Since they have made some truly diabolical decisions, we thought that we should at least try to even things up a little by telling you where you can book the best acts from the show for your wedding, social club, holiday park or company conference.

But first, a little rant.

The judges sorted the acts who had been told "you're through to the next round" into groups. They put two brilliant dancers together, and they put one brilliant and one half arsed singer together. And they put a load of other half arsed acts together too.

The result was therefore skewed and even fixed.

You see, it's not really fair to compare acts on the basis of their nature; that's for X Factor. BGT is about judging acts on their own individual merit.

As an act, Two and a Half Men, for example, are better than all of the singers put together, so it is blatantly unfair to say that in the semi-final, we'll have a singer and a dancer. Both of the dancers; the Matrix guy Razy Gogonea and the French dancer Michael Moral, were a mile better than both singers, as acts.

You can't say that you can only judge a singer against another singer.

We could watch Les Gibson, the impressionist, all night. But New Bounce (which we also said sounds like something you put in your tumble drier) or Jean Martyn? Jesus, we'd rather pull each other's nose hairs out than watch such tedious crap.

And all of them are better than a grinning, winking, glittering, sad retired teacher playing the organ.

At other times, the judges throw out an act because they can't see it progressing. Jean Martyn is such an act and should have been culled in the first round. Her act? She plays the organ vigorously while grinning and winking. In the semi-final? Same act, different music, although the way she hammers the organ makes them all sound the bloody same anyway.
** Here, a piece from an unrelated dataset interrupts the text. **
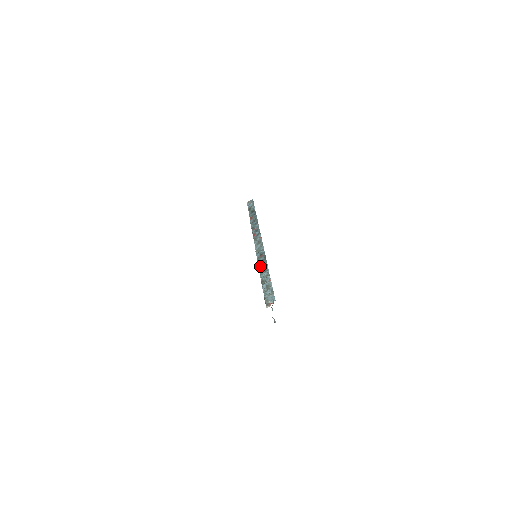
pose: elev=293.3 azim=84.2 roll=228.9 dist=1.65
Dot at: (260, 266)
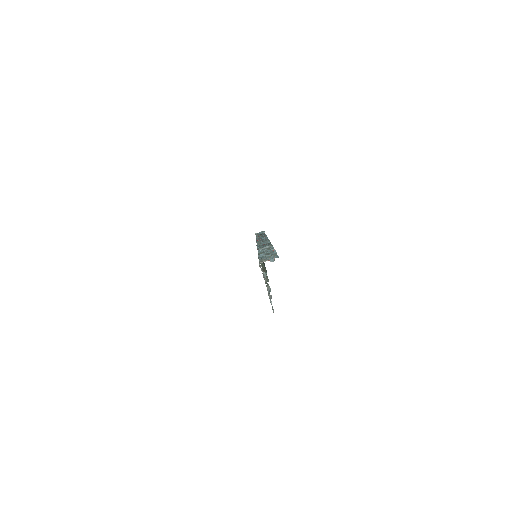
Dot at: (260, 248)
Four children singing about making lurve? Seen it. Boring. Save it for X Factor.

Karaoke is NOT a talent.

Many of the acts are unique, innovative and undeniably talented, and the judges are basing in their decisions on TV ratings and phone-in cash.
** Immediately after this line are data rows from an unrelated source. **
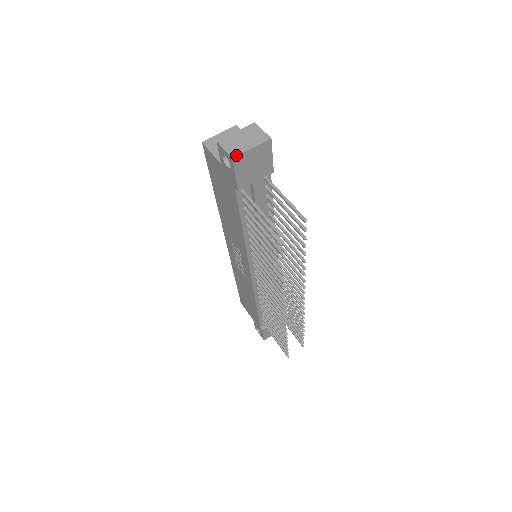
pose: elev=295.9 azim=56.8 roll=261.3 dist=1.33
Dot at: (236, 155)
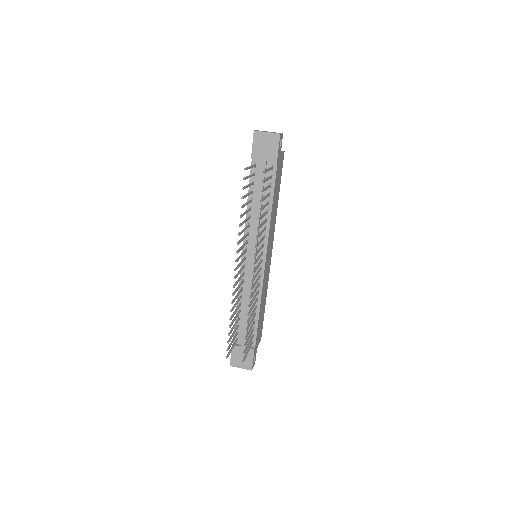
Dot at: (257, 131)
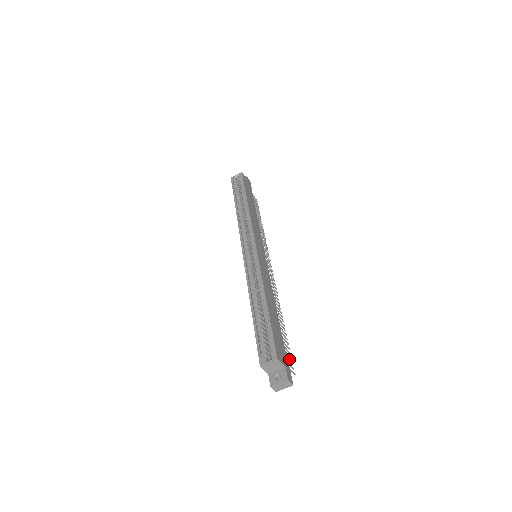
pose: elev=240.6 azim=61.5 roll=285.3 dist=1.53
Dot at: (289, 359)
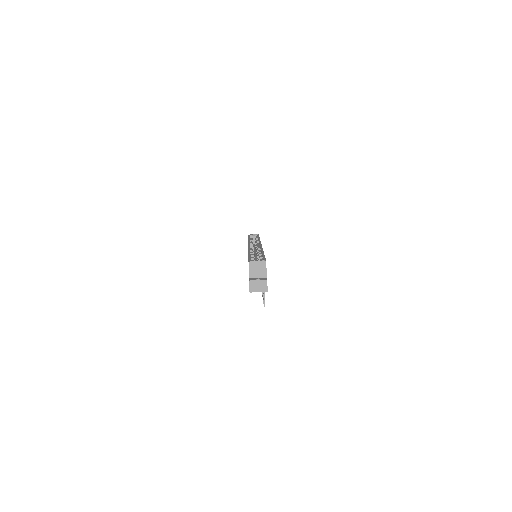
Dot at: occluded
Two And A Half Men's 'spokesman' is called Patrick Bauristhene - you can find him at these links:

http://www.uk.dancerspro.com/view.php?uid=138289

http://en-gb.facebook.com/people/Patrick-Bauristhene/511240746

http://www.atmosphere.uk.com/artists/Dancers/Patrick-Bauristhene/56


The amazing 'Matrix' dancer is Razy Gogonea and you can find him at:

www.facebook.com/pages/Razy-Gogonea/181759751876354

www.zimbio.com/Razy+Gogonea


The French dancer who went head to head with Razy is Michael Moral and you can find him at:

http://www.facebook.com/pages/Michael-Moral-Britons-got-talent-french-dancer/209590819062928




As the feckless judges continue to navigate some talentless but cute idiot on a collision course with Her Majesty's face, we'll keep adding to this page so that the talented acts can at least get the exposure they deserve.

1 comment:

  1. Well said, I totally agree. I think the current judges should be sacked, some of the decisions they have made have been terrible. Mexican mayhem and Antonio Popeye for example, watching the auditions you can certainly find them entertaining for that brief moment, but on live TV and in semi final I just don't see how acts like these can work. When you've seen them once there is pretty much nothing else they can do. I just don't understand the judges thought processes behind these decisions. Yes some acts are good, but I could of easily picked better acts on this show to replace the rubbish ones and therefore have good acts all the way through.